» **TASK DESCRIPTION**
Within the listing that follows, reproduce exactly the lines starting at the line with "Bergen is econoom, journalist en auteur" and ending at the line with "af januar. Og", inclusive, and only those. Pictures are dropped.

» **SUPPLIED RECORDS**
++++++++

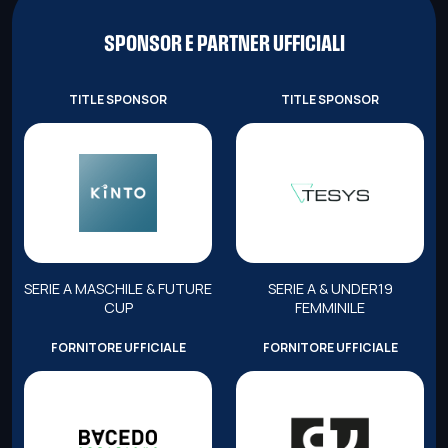
SPONSOR E PARTNER UFFICIALI
TITLE SPONSOR
TITLE SPONSOR
SERIE A MASCHILE & FUTURE
SERIE A & UNDER19
CUP
FEMMINILE
FORNITORE UFFICIALE
FORNITORE UFFICIALE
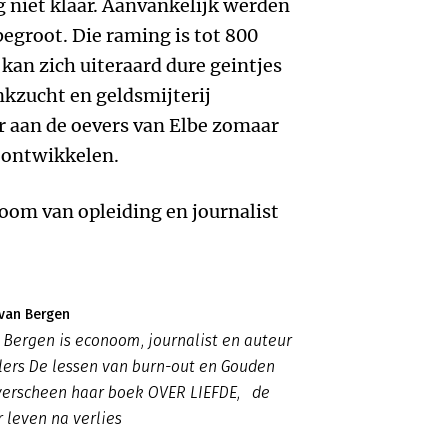
g niet klaar. Aanvankelijk werden
begroot. Die raming is tot 800
, kan zich uiteraard dure geintjes
nkzucht en geldsmijterij
ar aan de oevers van Elbe zomaar
 ontwikkelen.
oom van opleiding en journalist
van Bergen
Bergen is econoom, journalist en auteur
lers De lessen van burn-out en Gouden
 verscheen haar boek OVER LIEFDE, de
 leven na verlies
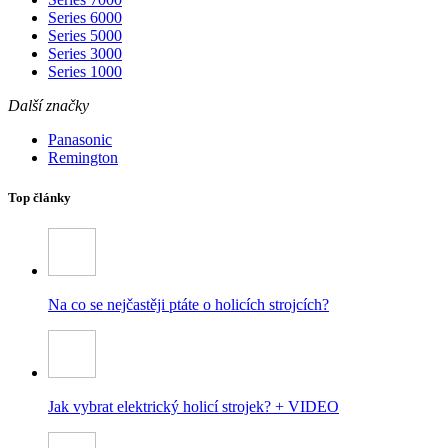
Series 6000
Series 5000
Series 3000
Series 1000
Další značky
Panasonic
Remington
Top články
Na co se nejčastěji ptáte o holicích strojcích?
Jak vybrat elektrický holicí strojek? + VIDEO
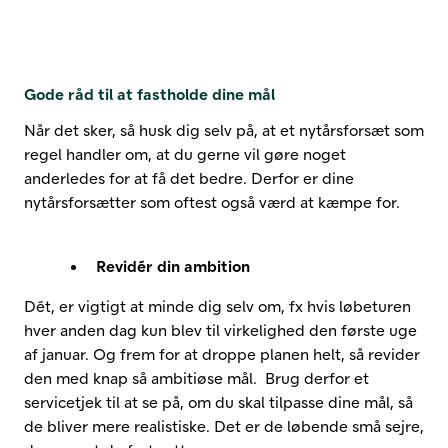
Gode råd til at fastholde dine mål
Når det sker, så husk dig selv på, at et nytårsforsæt som
regel handler om, at du gerne vil gøre noget
anderledes for at få det bedre. Derfor er dine
nytårsforsætter som oftest også værd at kæmpe for.
Revidér din ambition
Dét, er vigtigt at minde dig selv om, fx hvis løbeturen
hver anden dag kun blev til virkelighed den første uge
af januar. Og frem for at droppe planen helt, så revider
den med knap så ambitiøse mål. Brug derfor et
servicetjek til at se på, om du skal tilpasse dine mål, så
de bliver mere realistiske. Det er de løbende små sejre,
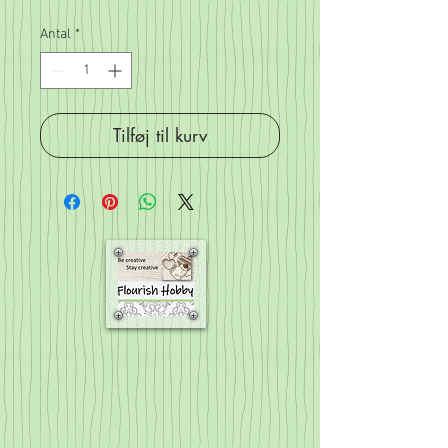
Antal
*
Tilføj til kurv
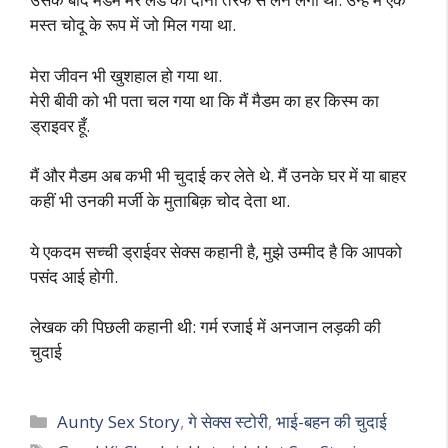
मस्त चोदू के रूप में जो मिल गया था.
मेरा जीवन भी खुशहाल हो गया था.
मेरी बीवी को भी पता चल गया था कि मैं मैडम का हर किस्म का
ड्राइवर हूँ.
मैं और मैडम अब कभी भी चुदाई कर लेते थे. मैं उनके घर में या बाहर
कहीं भी उनकी मर्जी के मुताबिक़ चोद देता था.
ये एकदम सच्ची ड्राईवर सेक्स कहानी है, मुझे उम्मीद है कि आपको
पसंद आई होगी.
लेखक की पिछली कहानी थी: गर्म रजाई में अनजान लड़की की
चुदाई
Categories
Aunty Sex Story
,
गे सेक्स स्टोरी
,
भाई-बहन की चुदाई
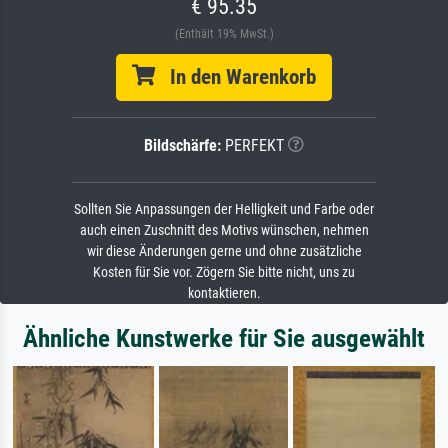
€ 95.35
(Enthält 19% MwSt.)
In den Warenkorb
Bildschärfe:
PERFEKT
Sollten Sie Anpassungen der Helligkeit und Farbe oder
auch einen Zuschnitt des Motivs wünschen, nehmen
wir diese Änderungen gerne und ohne zusätzliche
Kosten für Sie vor. Zögern Sie bitte nicht, uns zu
kontaktieren.
Ähnliche Kunstwerke für Sie ausgewählt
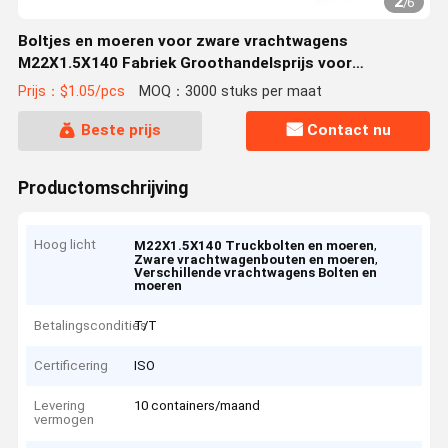
2
/
6
Boltjes en moeren voor zware vrachtwagens
M22X1.5X140 Fabriek Groothandelsprijs voor
verschillende vrachtwagens
Prijs：$1.05/pcs
MOQ：3000 stuks per maat
Beste prijs
Contact nu
Productomschrijving
Hoog licht
,
M22X1.5X140 Truckbolten en moeren
,
Zware vrachtwagenbouten en moeren
Verschillende vrachtwagens Bolten en
moeren
Betalingscondities
T/T
Certificering
ISO
Levering
10 containers/maand
vermogen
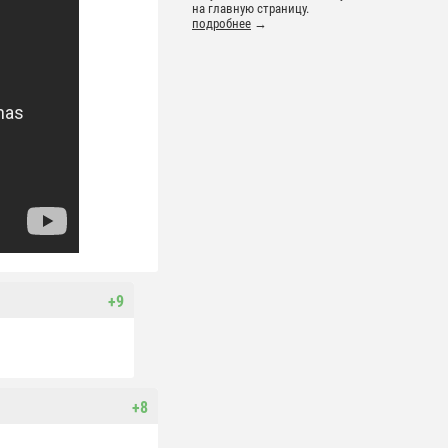
на главную страницу.
подробнее
→
+9
+8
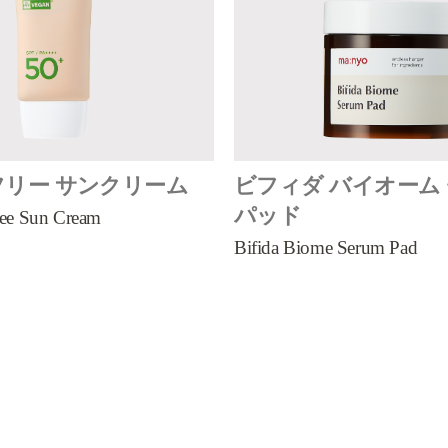
リー サンクリーム
ビフィダ バイオーム
パッド
ree Sun Cream
Bifida Biome Serum Pad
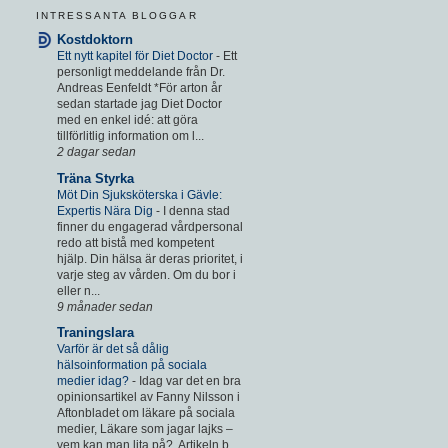
INTRESSANTA BLOGGAR
Kostdoktorn
Ett nytt kapitel för Diet Doctor
-
Ett
personligt meddelande från Dr.
Andreas Eenfeldt *För arton år
sedan startade jag Diet Doctor
med en enkel idé: att göra
tillförlitlig information om l...
2 dagar sedan
Träna Styrka
Möt Din Sjuksköterska i Gävle:
Expertis Nära Dig
-
I denna stad
finner du engagerad vårdpersonal
redo att bistå med kompetent
hjälp. Din hälsa är deras prioritet, i
varje steg av vården. Om du bor i
eller n...
9 månader sedan
Traningslara
Varför är det så dålig
hälsoinformation på sociala
medier idag?
-
Idag var det en bra
opinionsartikel av Fanny Nilsson i
Aftonbladet om läkare på sociala
medier, Läkare som jagar lajks –
vem kan man lita på?. Artikeln b...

++++++++

» **RESULT**
Bergen is econoom, journalist en auteur
lers De lessen van burn-out en Gouden
 verscheen haar boek OVER LIEFDE, de
 leven na verlies
Series 6000
Series 5000
Series 3000
Series 1000
Další značky
Panasonic
Remington
Top články
Na co se nejčastěji ptáte o holicích strojcích?
Jak vybrat elektrický holicí strojek? + VIDEO
Gode råd til at fastholde dine mål
Når det sker, så husk dig selv på, at et nytårsforsæt som
regel handler om, at du gerne vil gøre noget
anderledes for at få det bedre. Derfor er dine
nytårsforsætter som oftest også værd at kæmpe for.
Revidér din ambition
Dét, er vigtigt at minde dig selv om, fx hvis løbeturen
hver anden dag kun blev til virkelighed den første uge
af januar. Og frem for at droppe planen helt, så revider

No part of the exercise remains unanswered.